TASK PROMPT: Find the line containing "از دردسر های" in the data below and repeat it, along with all later lines, exactly through the last one.

INFORMATION SUPPLIED:
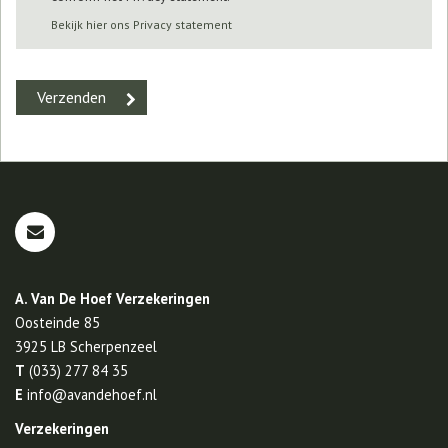
Bekijk hier ons Privacy statement
A. Van De Hoef Verzekeringen
Oosteinde 85
3925 LB
Scherpenzeel
T
(033) 277 84 35
E
info@avandehoef.nl
Verzekeringen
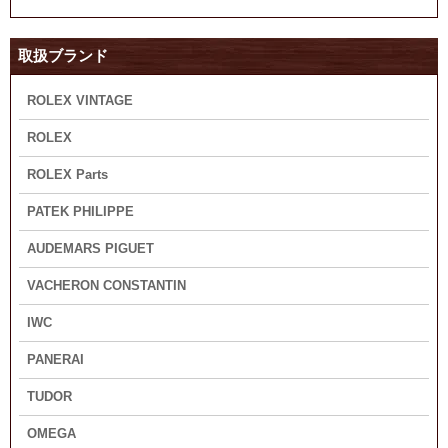
取扱ブランド
ROLEX VINTAGE
ROLEX
ROLEX Parts
PATEK PHILIPPE
AUDEMARS PIGUET
VACHERON CONSTANTIN
IWC
PANERAI
TUDOR
OMEGA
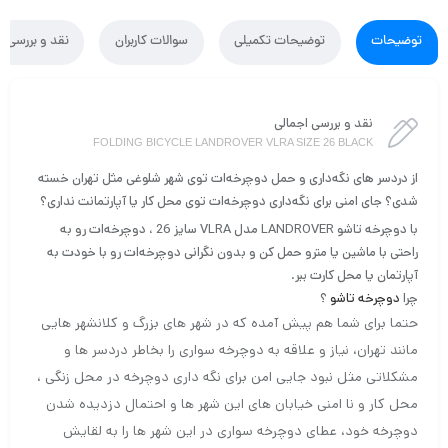
توضیحات
توضیحات تکمیلی
سوالات کاربران
نقد و بررسی
نقد و بررسی اجمالی
FOLDING BICYCLE LANDROVER VLRA SIZE 26 BLACK
از دردسر های نگه‌داری و حمل دوچرخه‌ات توی شهر شلوغی مثل تهران خسته
شدی؟ جای امنی برای نگه‌داری دوچرخه‌ات توی محل کار یا آپارتمانت نداری؟
با دوچرخه تاشو LANDROVER مدل VLRA سایز 26 ، دوچرخه‌ات رو به
راحتی با ماشین یا مترو حمل کن و بدون نگرانی دوچرخه‌ات رو با خودت به
آپارتمان یا محل کارت ببر.
چرا
دوچرخه تاشو
؟
حتما برای شما هم پیش آمده که در شهر های بزرگ و کلانشهر هایی
مانند تهران، نیاز و علاقه به دوچرخه سواری را بخاطر دردسر ها و
مشکلاتی مثل نبود جایی امن برای نگه داری دوچرخه در محل زنگی ،
محل کار و نا امنی خیابان های این شهر ها و احتمال دزدیده شدن
دوچرخه خود، عطای دوچرخه سواری در این شهر ها را به لقایش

REPLY:
از دردسر های نگه‌داری و حمل دوچرخه‌ات توی شهر شلوغی مثل تهران خسته
شدی؟ جای امنی برای نگه‌داری دوچرخه‌ات توی محل کار یا آپارتمانت نداری؟
با دوچرخه تاشو LANDROVER مدل VLRA سایز 26 ، دوچرخه‌ات رو به
راحتی با ماشین یا مترو حمل کن و بدون نگرانی دوچرخه‌ات رو با خودت به
آپارتمان یا محل کارت ببر.
چرا
دوچرخه تاشو
؟
حتما برای شما هم پیش آمده که در شهر های بزرگ و کلانشهر هایی
مانند تهران، نیاز و علاقه به دوچرخه سواری را بخاطر دردسر ها و
مشکلاتی مثل نبود جایی امن برای نگه داری دوچرخه در محل زنگی ،
محل کار و نا امنی خیابان های این شهر ها و احتمال دزدیده شدن
دوچرخه خود، عطای دوچرخه سواری در این شهر ها را به لقایش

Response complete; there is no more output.